• Tasks
#1 In the Kafka sample data page, list every option passed to the avn user access-token create command.
#2 From the Kafka sample data page, retype the stretch from "3. Create a" through "the access token.".

Skip to main content

Sample dataset generator for Aiven for Apache Kafka®

Learning to work with streaming data is much more fun with data, so to get you started on your Apache Kafka® journey we help you create fake streaming data to a topic.

note

The following example is based on Docker images, which require Docker or Podman to be executed.

The following example assumes you have an Aiven for Apache Kafka® service running. You can create one following the dedicated instructions.

Fake data generator on Docker

To learn data streaming, you need a continuous flow of data and for that you can use the Dockerized fake data producer for Aiven for Apache Kafka®. To start using the generator:

  1. Clone the repository:

    git clone https://github.com/aiven/fake-data-producer-for-apache-kafka-docker
  2. Copy the file conf/env.conf.sample to conf/env.conf

  3. Create a new access token via the Aiven Console or the following command in the Aiven CLI, changing the max-age-seconds appropriately for the duration of your test:

    avn user access-token create                            \
    --description "Token used by Fake data generator" \
    --max-age-seconds 3600 \
    --json | jq -r '.[].full_token'
    tip

    The above command uses jq (https://stedolan.github.io/jq/) to parse the result of the Aiven CLI command. If you don't have jq installed, you can remove the | jq -r '.[].full_token' section from the above command and parse the JSON result manually to extract the access token.

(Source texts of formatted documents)
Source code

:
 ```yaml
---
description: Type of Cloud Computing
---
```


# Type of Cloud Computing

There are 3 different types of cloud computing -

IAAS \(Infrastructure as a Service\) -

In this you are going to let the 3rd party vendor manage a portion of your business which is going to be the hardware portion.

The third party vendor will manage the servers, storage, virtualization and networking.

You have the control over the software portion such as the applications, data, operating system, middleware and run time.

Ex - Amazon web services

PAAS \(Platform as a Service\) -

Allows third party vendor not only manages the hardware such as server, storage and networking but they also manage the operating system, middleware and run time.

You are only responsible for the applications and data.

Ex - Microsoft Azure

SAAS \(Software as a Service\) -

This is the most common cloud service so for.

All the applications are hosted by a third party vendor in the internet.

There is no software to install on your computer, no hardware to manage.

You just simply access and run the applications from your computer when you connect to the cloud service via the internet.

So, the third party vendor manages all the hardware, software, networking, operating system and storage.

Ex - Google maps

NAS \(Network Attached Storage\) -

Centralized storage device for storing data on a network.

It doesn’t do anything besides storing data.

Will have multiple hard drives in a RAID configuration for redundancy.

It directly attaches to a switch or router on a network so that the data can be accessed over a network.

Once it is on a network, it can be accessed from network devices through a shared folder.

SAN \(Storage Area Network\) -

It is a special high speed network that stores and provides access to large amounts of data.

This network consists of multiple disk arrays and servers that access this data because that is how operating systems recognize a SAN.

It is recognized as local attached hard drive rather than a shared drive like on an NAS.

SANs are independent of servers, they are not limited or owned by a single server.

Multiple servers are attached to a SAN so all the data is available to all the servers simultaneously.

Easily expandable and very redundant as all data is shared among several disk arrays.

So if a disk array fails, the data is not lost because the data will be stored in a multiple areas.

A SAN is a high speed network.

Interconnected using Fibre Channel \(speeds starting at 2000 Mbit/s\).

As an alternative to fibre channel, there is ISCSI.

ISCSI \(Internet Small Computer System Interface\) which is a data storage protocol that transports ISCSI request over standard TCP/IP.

• Answers given
#1 --description, --max-age-seconds, --json

#2
3. Create a new access token via the Aiven Console or the following command in the Aiven CLI, changing the max-age-seconds appropriately for the duration of your test:

    avn user access-token create                            \
    --description "Token used by Fake data generator" \
    --max-age-seconds 3600 \
    --json | jq -r '.[].full_token'
    tip

    The above command uses jq (https://stedolan.github.io/jq/) to parse the result of the Aiven CLI command. If you don't have jq installed, you can remove the | jq -r '.[].full_token' section from the above command and parse the JSON result manually to extract the access token.